У ряда политологов была попытка отождествить или связать в ХХ веке явление фундаментального консерватизма с фашизмом. Некто Луи Повель и Жак Бержье, авторы книги «Утро магов»9, написали: «фашизм есть генонизм плюс таковые дивизии». Это, конечно, совершенно не так. Мы говорили о том, что фашизм – это скорее философия модерна, которая в значительной степени контоминирована элементами традиционного общества, но она не выступает ни против модерна, ни против времени. Более того, и Генон и Эвола жестко критиковали фашизм.
Генон и Эвола дали в своих работах исчерпывающее описание фундаментал-консервативной позиции. Они описали традиционное общество как вневременной идеал, а современный мир (модерн) и его основные принципы – как продукт упадка, деградации, вырождения, смешения каст, разложения иерархии, переноса внимания с духовного на материального, с небесного на земное, с вечного на преходящее и т.д. Позиции традиционалистов отличаются безупречной стройностью и масштабностью. Их теории могут служить образцом консервативной парадигмы в ее чистом виде.

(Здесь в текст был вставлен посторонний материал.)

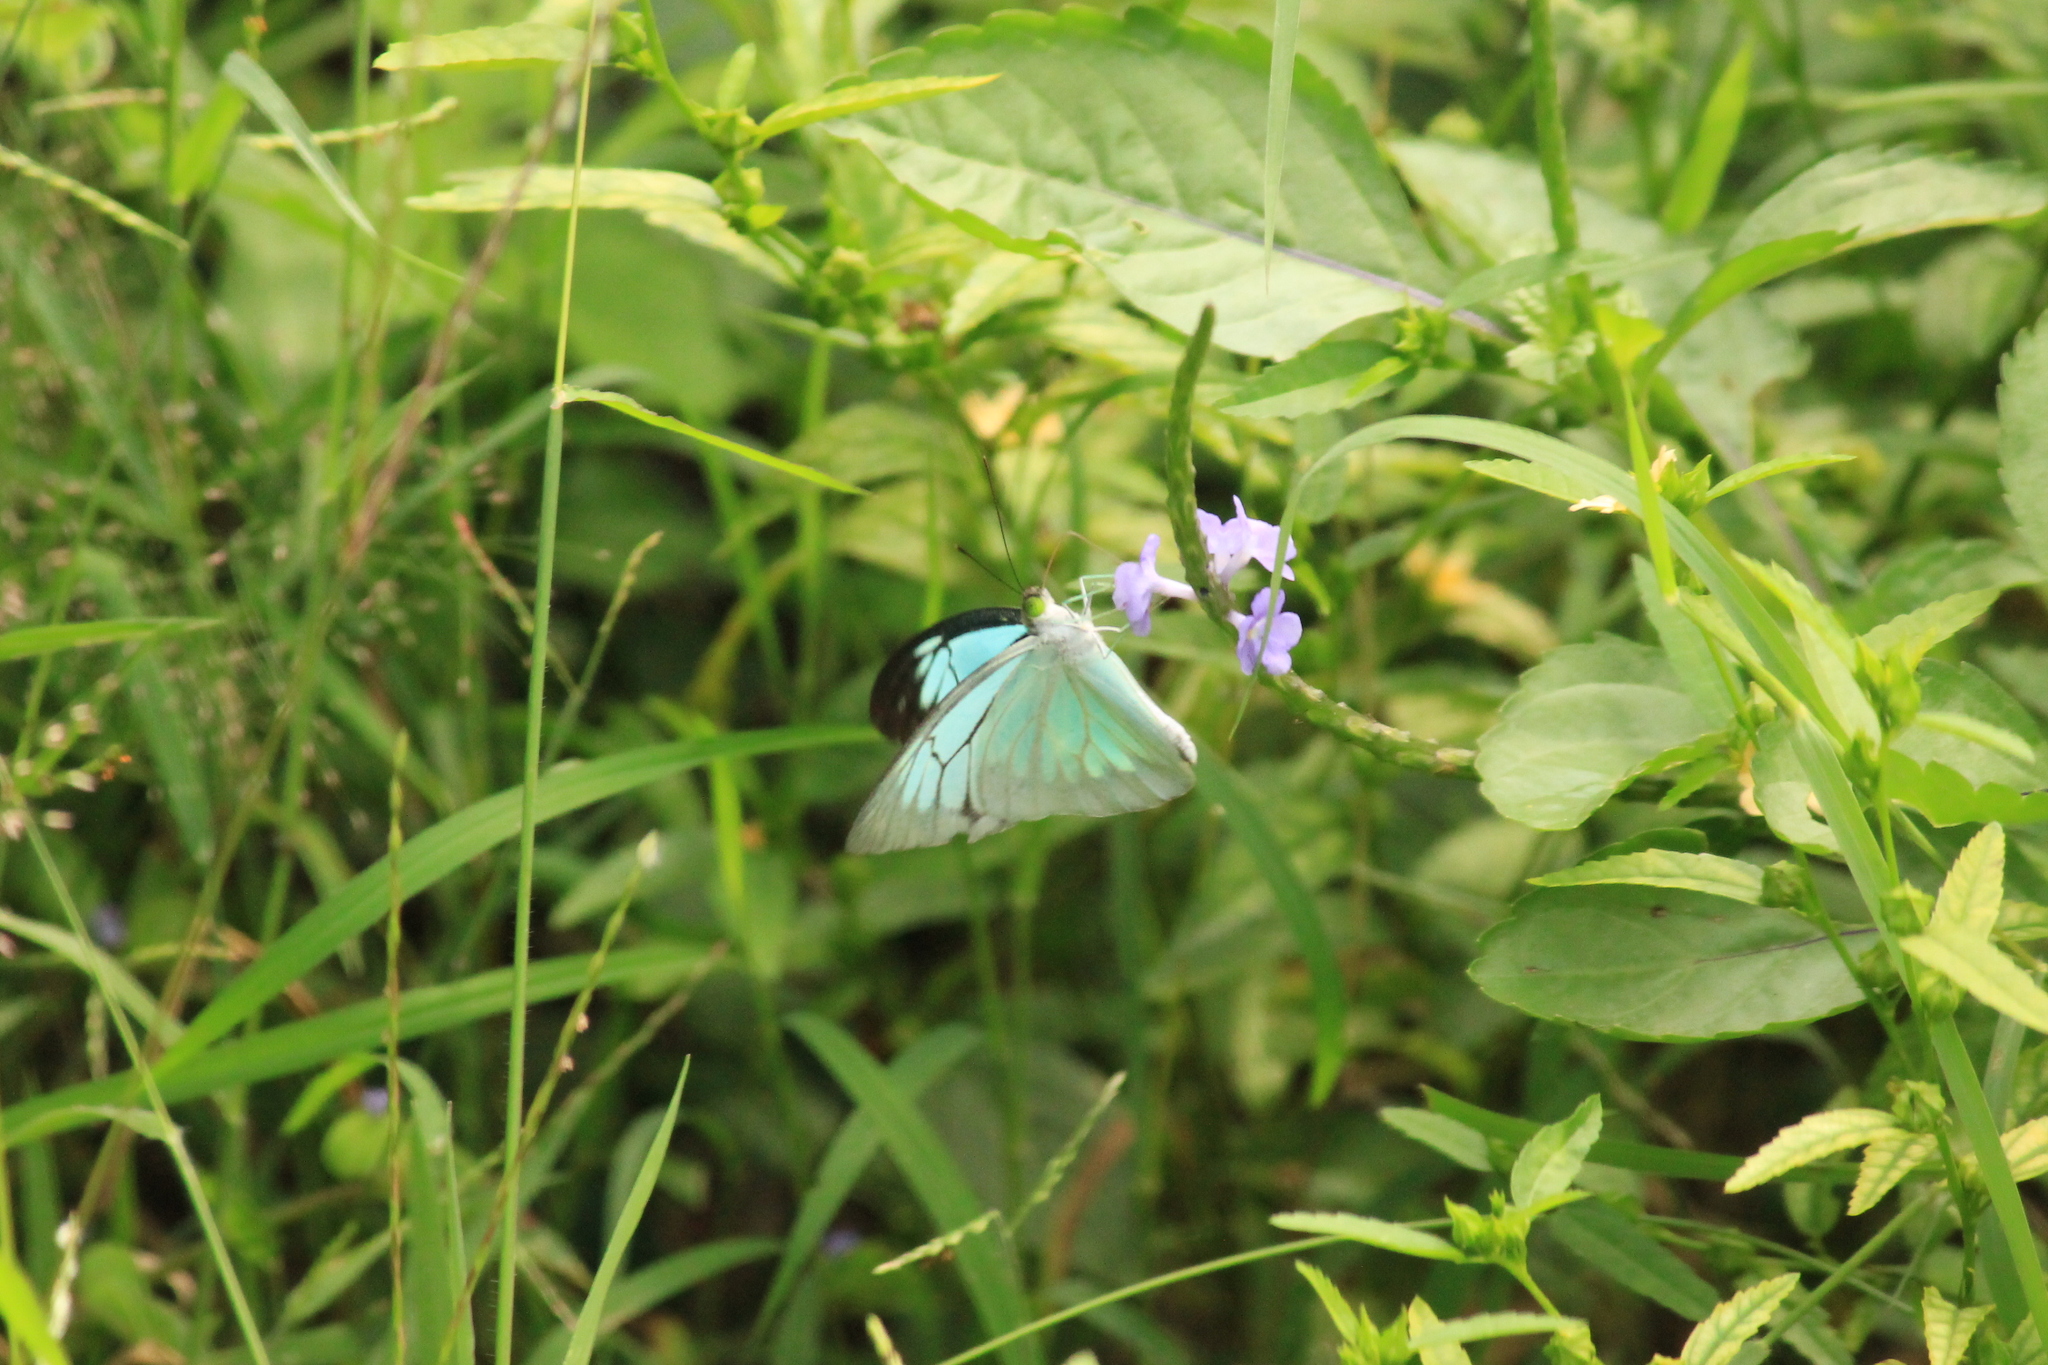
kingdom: Animalia
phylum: Arthropoda
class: Insecta
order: Lepidoptera
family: Pieridae
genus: Pareronia
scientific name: Pareronia hippia
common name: Indian wanderer
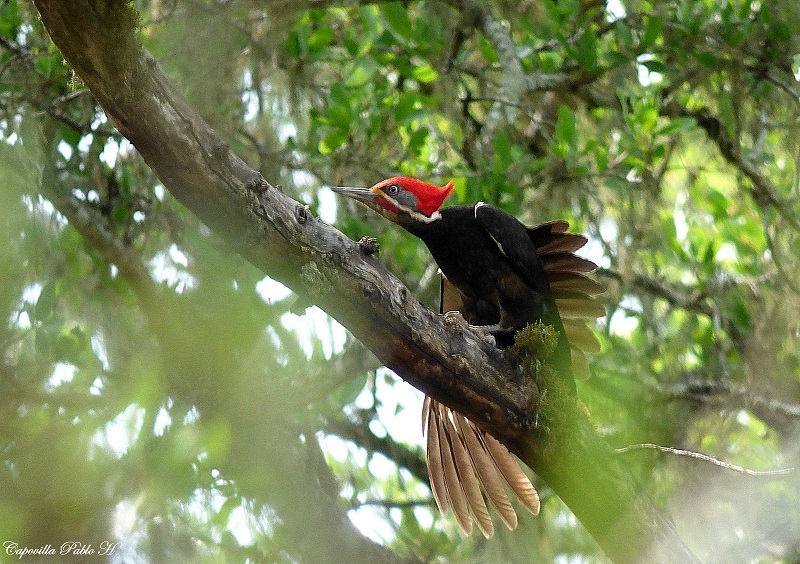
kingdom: Animalia
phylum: Chordata
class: Aves
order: Piciformes
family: Picidae
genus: Dryocopus
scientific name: Dryocopus schulzii
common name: Black-bodied woodpecker
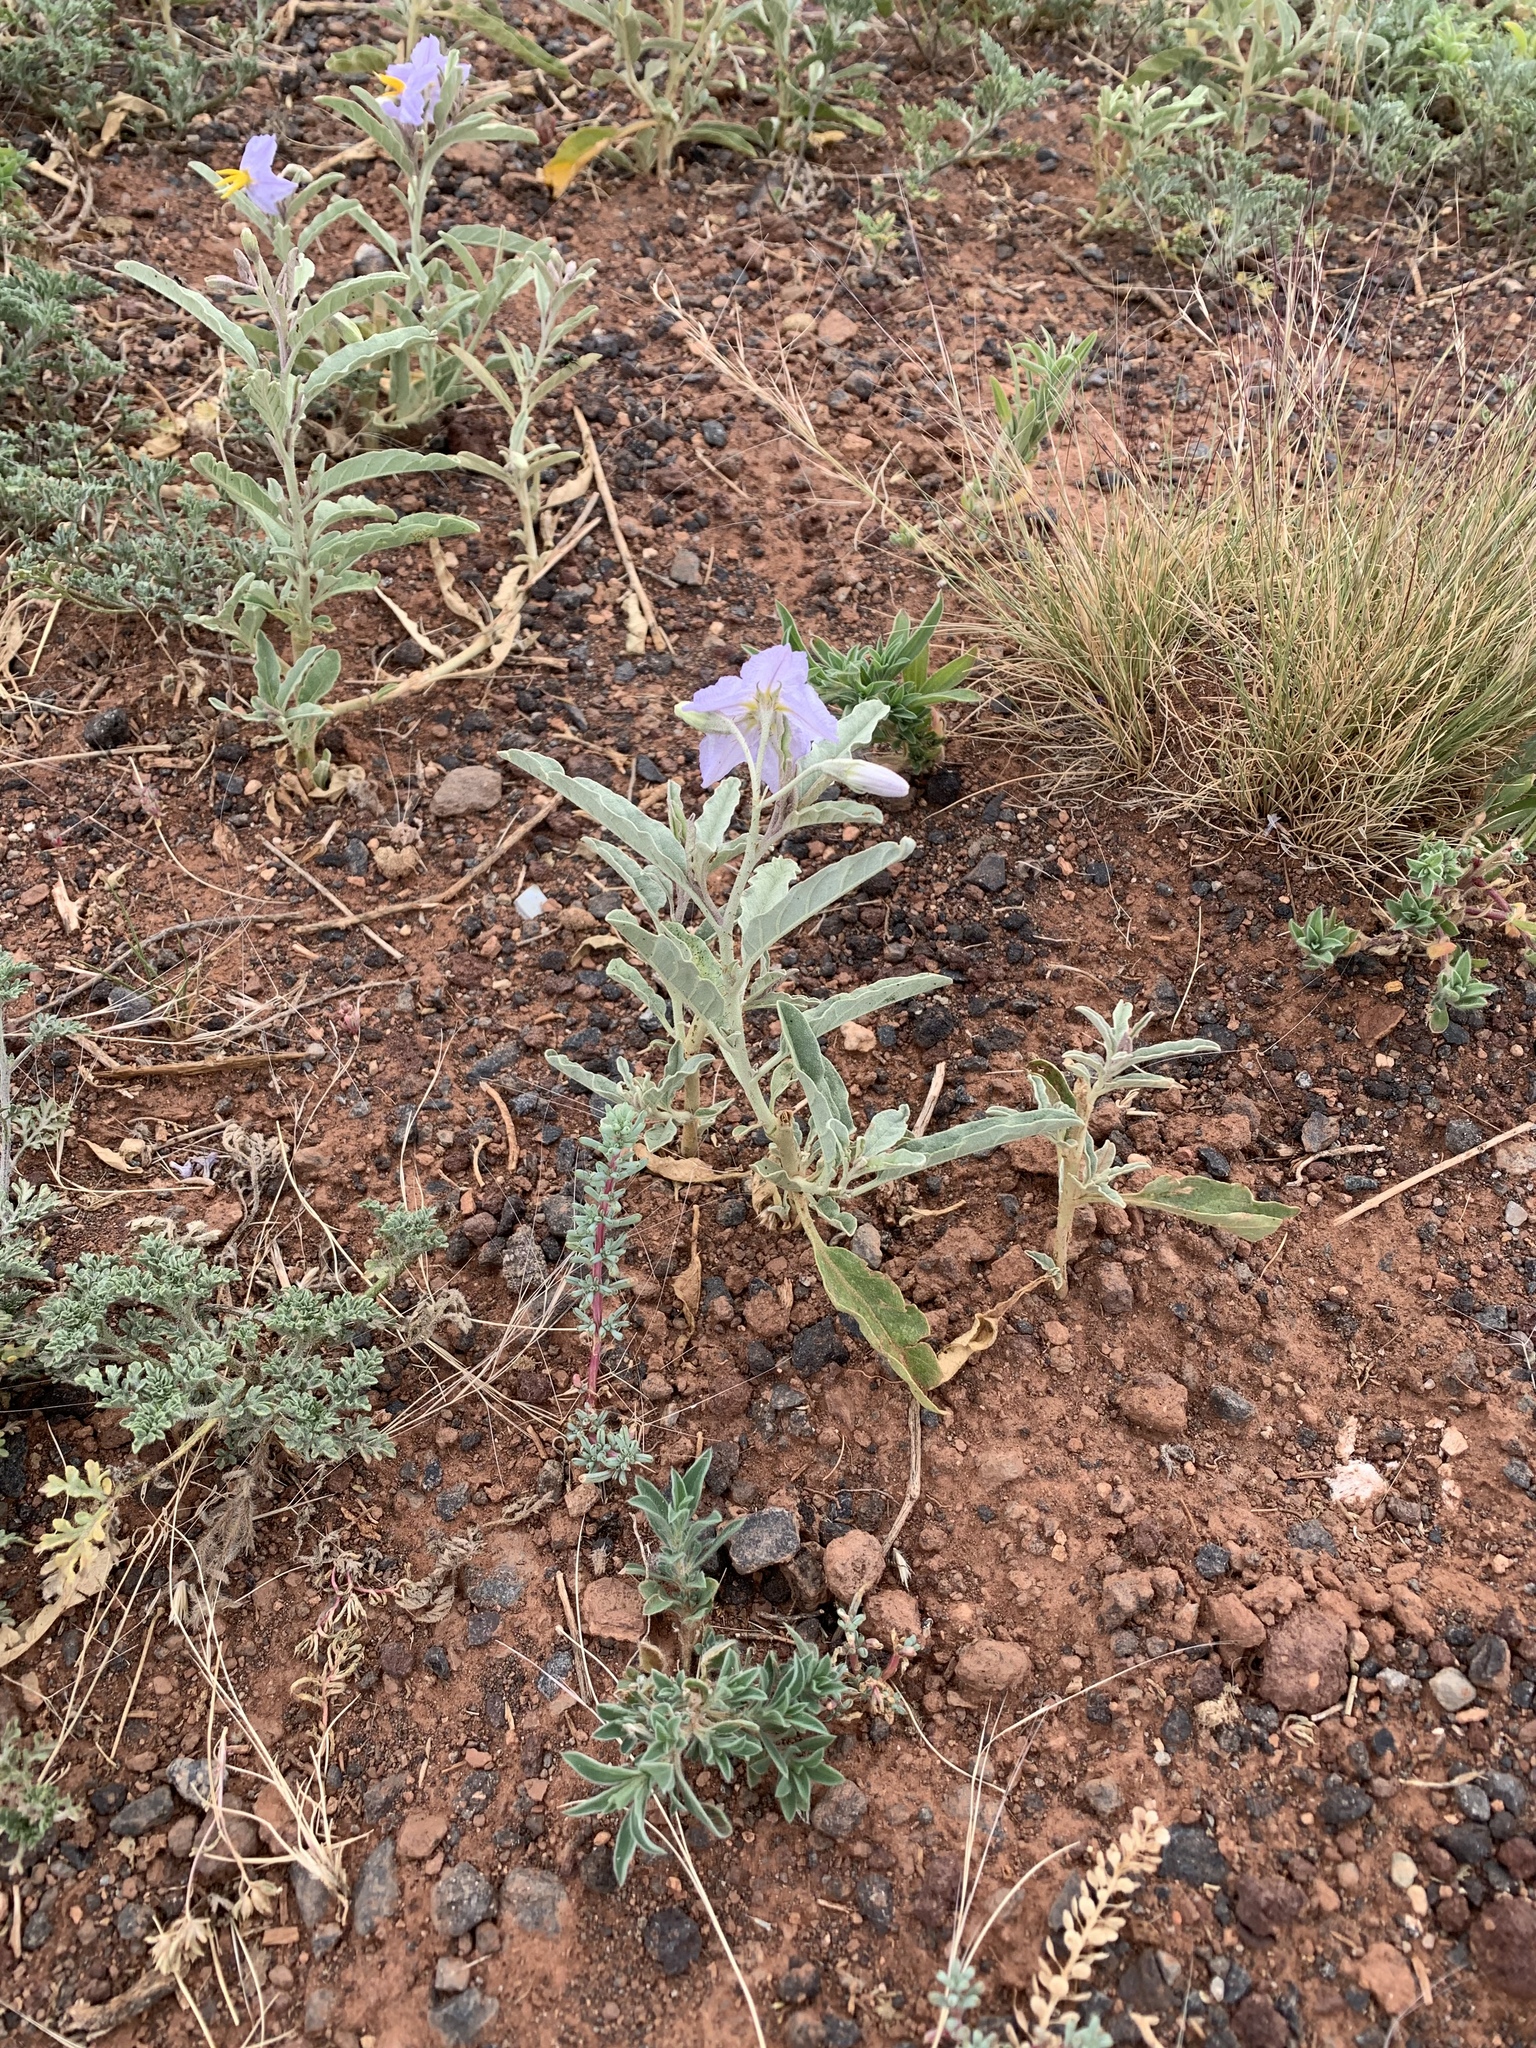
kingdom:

Конечно, некоторые их оценки и прогнозы оказались неверными. В частности, оба предвосхищали победу «четвертой касты», то есть пролетариата (СССР) над «третьей кастой» (капиталистический лагерь), что оказалось неверно. Выступали против коммунизма, не совсем понимая, насколько много в нем было традиционных элементов. Некоторые их оценки нуждаются в коррекции. На одном конгрессе в Риме, посвященном 20-летию со смерти Эволы, мною была прочитана лекция «Evola – visto da sinistra» («Эвола – взгяд слева»), где предлагалось рассматривать Эволу – а он себя считал правым, даже крайне правым – с левых позиций.
Фундаментал-консерваторы в наше время.
В нашем обществе тоже есть фундаментал-консерватизм. Во-первых, тот же исламский проект – это фундаментал-консерватизм. Если его отслоить от негативной рекламы и посмотреть, как теоретически должны были бы чувствовать и мыслить мусульмане, которые ведут борьбу против современного мира, мы увидим, что они стоят на типичных позициях фундаментал-консерваторов. Они должны верить в букву каждого слова «Корана», игнорируя любые комментарии со стороны проповедников толерантности, порицающие их взгляды, находящие их жестокими и устарелыми. Если по телевизору фундаменталист сталкивается с таким комментатором, то приходит к простому умозаключению: телевизор вместе с этим комментатором нужно выбросить.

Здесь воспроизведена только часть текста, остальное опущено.